Duncan Duke and Matthew Rodgers – Goal! and Score Draw

Goal! is a team on team, two-party, multi-issue negotiation between the United States Broadcasting Network (USBN) and the Women’s Soccer League of America (WSLA) over media rights. It is a rich exercise with integrative, distributive, and compatible issues that students must identify, quantify, and prioritize in team planning sessions.  It is designed to be used as a final standalone, capstone exercise in a negotiations course for students to review all that they’ve learned.

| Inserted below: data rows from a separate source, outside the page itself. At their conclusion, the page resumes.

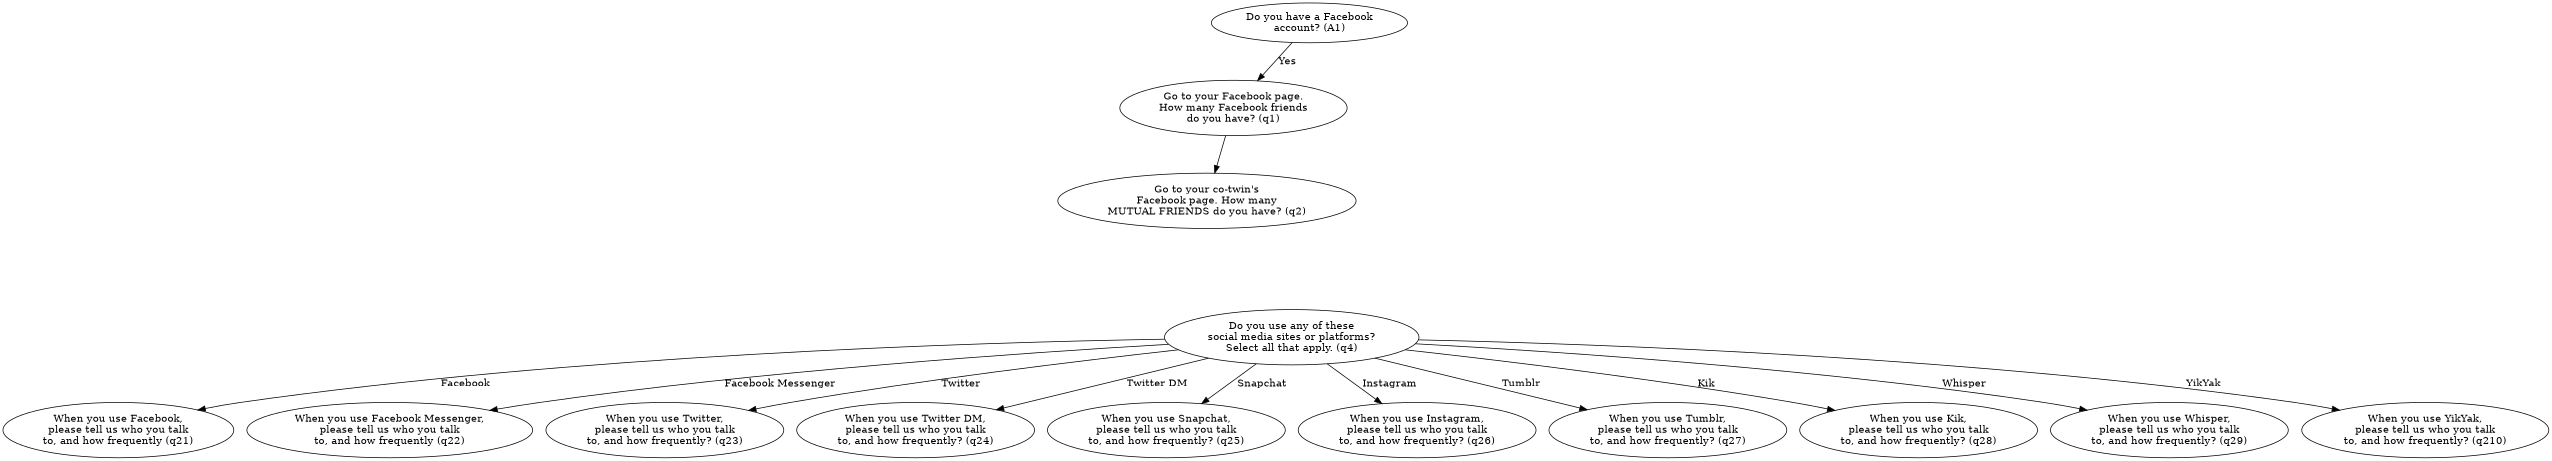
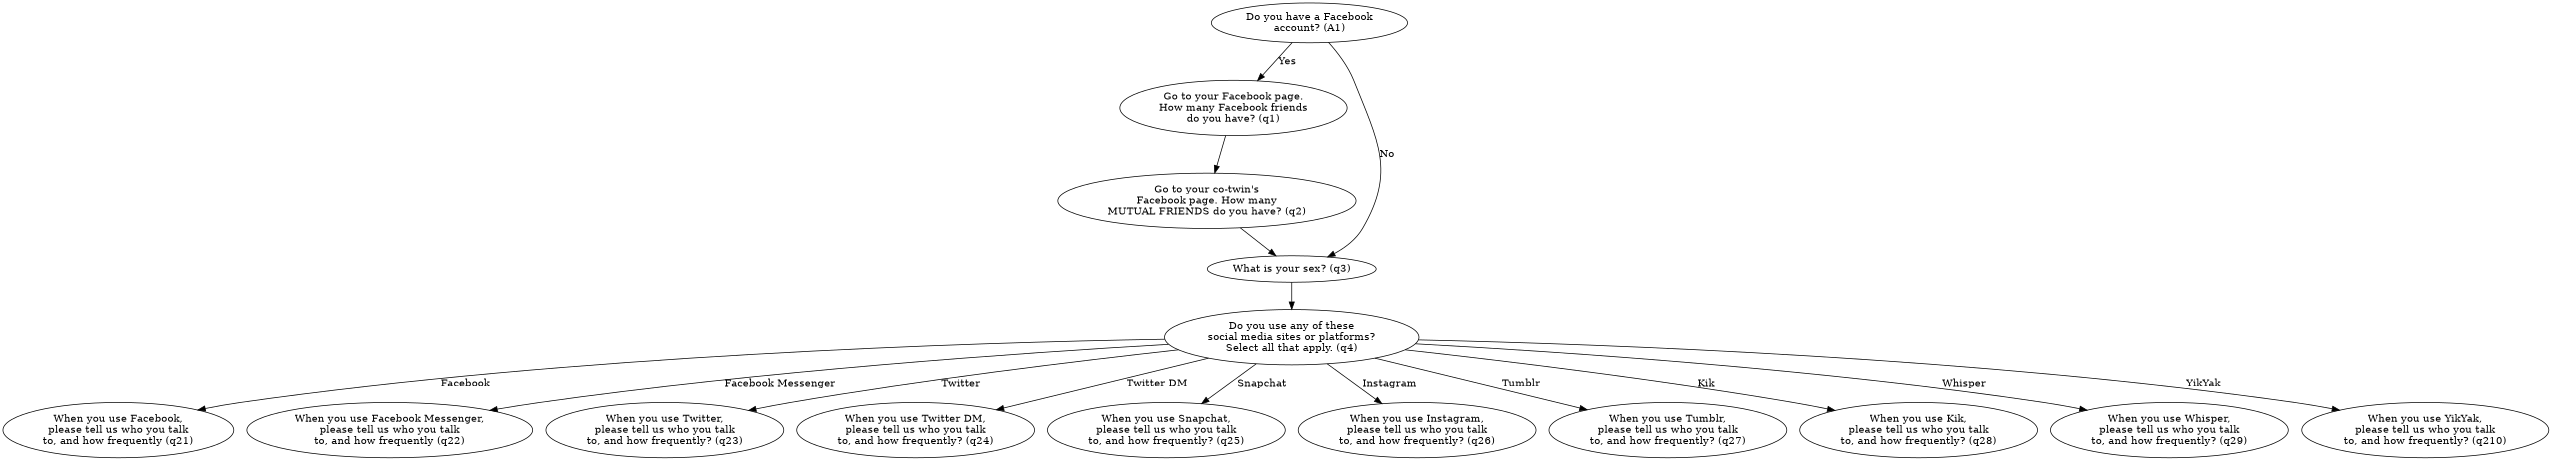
  digraph {
    n1 [label="Do you have a Facebook\naccount? (A1)"]
    n2 [label="Go to your Facebook page.\nHow many Facebook friends\ndo you have? (q1)"]
+   n3 [label="What is your sex? (q3)"]
    n4 [label="Go to your co-twin's\nFacebook page. How many\nMUTUAL FRIENDS do you have? (q2)"]
    n5 [label="Do you use any of these\nsocial media sites or platforms?\nSelect all that apply. (q4)"]
    n6 [label="When you use Facebook,\nplease tell us who you talk\nto, and how frequently (q21)"]
    n7 [label="When you use Facebook Messenger,\nplease tell us who you talk\nto, and how frequently (q22)"]
    n8 [label="When you use Twitter,\nplease tell us who you talk\nto, and how frequently? (q23)"]
    n9 [label="When you use Twitter DM,\nplease tell us who you talk\nto, and how frequently? (q24)"]
    n10 [label="When you use Snapchat,\nplease tell us who you talk\nto, and how frequently? (q25)"]
    n11 [label="When you use Instagram,\nplease tell us who you talk\nto, and how frequently? (q26)"]
    n12 [label="When you use Tumblr,\nplease tell us who you talk\nto, and how frequently? (q27)"]
    n13 [label="When you use Kik,\nplease tell us who you talk\nto, and how frequently? (q28)"]
    n14 [label="When you use Whisper,\nplease tell us who you talk\nto, and how frequently? (q29)"]
    n15 [label="When you use YikYak,\nplease tell us who you talk\nto, and how frequently? (q210)"]
    n1 -> n2 [label=Yes]
+   n1 -> n3 [label=No]
    n2 -> n4
+   n3 -> n5
+   n4 -> n3
    n5 -> n6 [label=Facebook]
    n5 -> n7 [label="Facebook Messenger"]
    n5 -> n8 [label=Twitter]
    n5 -> n9 [label="Twitter DM"]
    n5 -> n10 [label=Snapchat]
    n5 -> n11 [label=Instagram]
    n5 -> n12 [label=Tumblr]
    n5 -> n13 [label=Kik]
    n5 -> n14 [label=Whisper]
    n5 -> n15 [label=YikYak]
  }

Goal! may also be used as the first of two final exercises to end a negotiation course. The second exercise, Score Draw, is distributive. It is a renegotiation of one of the issues Goal!, the price of regular season games.  As teams and groups stay the same for Goal! and Score Draw, the conflict dynamics of the Goal! exercise carry over to Score Draw.

Goal! ‘s timely topic, media rights for women’s sports, its up-to-date financials, team-on-team structure, and its follow-up exercise, Score Draw, make Goal! an excellent replacement for ABC Local.

Score Draw is a team-based, two-party, distributive single-issue negotiation between the United States Broadcasting Network (USBN) and the Women’s Soccer League of America (WSLA) to determine a new price of regular season games.

Score Draw is NOT a stand-alone exercise. It is designed to be used after Goal! across the final two sessions of a negotiations course. Score Draw reinforces learning about distributive negotiations and team on team negotiations.  Score Draw is negotiated after Goal!. The result is that all the unresolved intra and inter team conflict generated during the Goal! negotiation surfaces in Score Draw. The conflict is further enhanced by Score Draw’s narrow zone of possible agreement.  The instructor needs to be prepared to manage the fallout from such conflict.  The Teaching Notes provide guidance.

The combination of Goal!  and Score Draw make an excellent replacement for ABC Local.